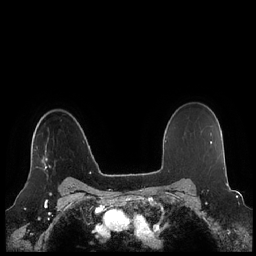
Breast MRI (dynamic contrast-enhanced), one axial slice; slice 169 of 248 in the series (ordered by position); dynamic contrast-enhanced series, time point 2 of 7 at this slice position (early post-contrast); 1.5 T; TE 1.9 ms, TR 4.1 ms; 0.8 mm slice thickness; 256 × 256 image matrix, field of view 340 × 340 mm. Female patient.
Structures marked on this image (semi-automatically segmented with operator editing):
- enhancing-tissue mask used for the functional tumour volume (all voxels passing the contrast-enhancement thresholds inside the analysis volume; usually the tumour): box from (x=36, y=145) to (x=50, y=170) px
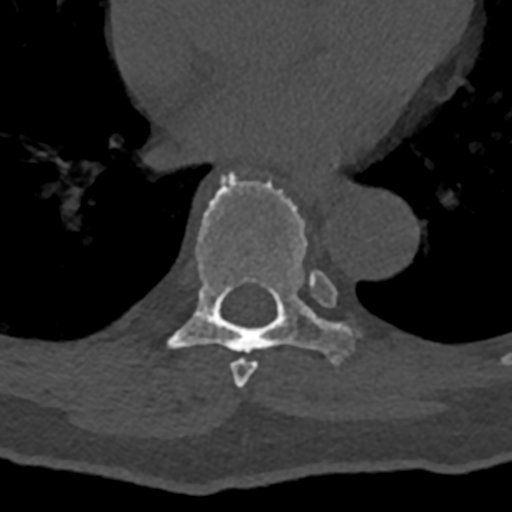
CT including the spine, one axial slice; slice 717 of 797 in the series (ordered by position); reconstruction kernel Br40s/3; bone window (W 1800 / L 400 HU); 512 × 512 image matrix, field of view 160 × 160 mm. Male patient, age 74 years. From the clinical record (not read from this slice): primary cancer: renal; vertebrae with lytic lesions (as recorded): T10, L1, L2, L3, L4, L5.
Annotated regions visible in this slice (semi-automatic segmentation, software-assisted and operator-edited):
- T7 vertebra: bounding box <230,271,334,388> (left, top, right, bottom; pixels)
- T8 vertebra: <163,169,353,363>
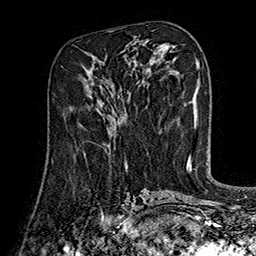
Breast MRI (dynamic contrast-enhanced), one axial slice; slice 74 of 160 in the series (ordered by position); cropped to one breast; dynamic contrast-enhanced series, time point 2 of 7 at this slice position (early post-contrast); 1.5 T; TE 2.8 ms, TR 5.4 ms; 1 mm slice thickness; 256 × 256 image matrix, field of view 180 × 180 mm. Female patient.
Annotated regions visible in this slice (semi-automatic segmentation, software-assisted and operator-edited):
- enhancing-tissue mask used for the functional tumour volume (all voxels passing the contrast-enhancement thresholds inside the analysis volume; usually the tumour): bounding box <83,143,110,153> (left, top, right, bottom; pixels)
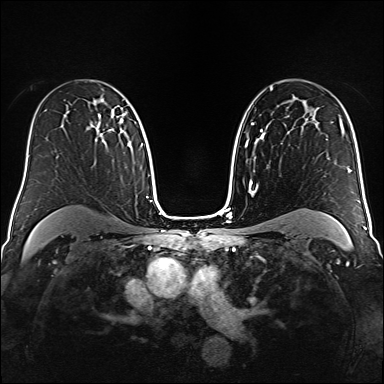
Breast MRI (dynamic contrast-enhanced), one axial slice; slice 104 of 160 in the series (ordered by position); dynamic contrast-enhanced series, time point 2 of 6 at this slice position (early post-contrast); 1.5 T; TE 2.3 ms, TR 5.2 ms; 1 mm slice thickness; 384 × 384 image matrix, field of view 320 × 320 mm. Female patient.
Outlined on this slice (semi-automatically segmented with operator editing):
- enhancing-tissue mask used for the functional tumour volume (all voxels passing the contrast-enhancement thresholds inside the analysis volume; usually the tumour): box from (x=87, y=113) to (x=114, y=143) px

________________

[Work instruction] Extract, without any images, the part of the material above that opens with the line containing "(x=50, y=170) px" and closes with the line containing "- T8 vertebra: <163,169,353,363>", both lines included.

[Written reply]
- enhancing-tissue mask used for the functional tumour volume (all voxels passing the contrast-enhancement thresholds inside the analysis volume; usually the tumour): box from (x=36, y=145) to (x=50, y=170) px
CT including the spine, one axial slice; slice 717 of 797 in the series (ordered by position); reconstruction kernel Br40s/3; bone window (W 1800 / L 400 HU); 512 × 512 image matrix, field of view 160 × 160 mm. Male patient, age 74 years. From the clinical record (not read from this slice): primary cancer: renal; vertebrae with lytic lesions (as recorded): T10, L1, L2, L3, L4, L5.
Annotated regions visible in this slice (semi-automatic segmentation, software-assisted and operator-edited):
- T7 vertebra: bounding box <230,271,334,388> (left, top, right, bottom; pixels)
- T8 vertebra: <163,169,353,363>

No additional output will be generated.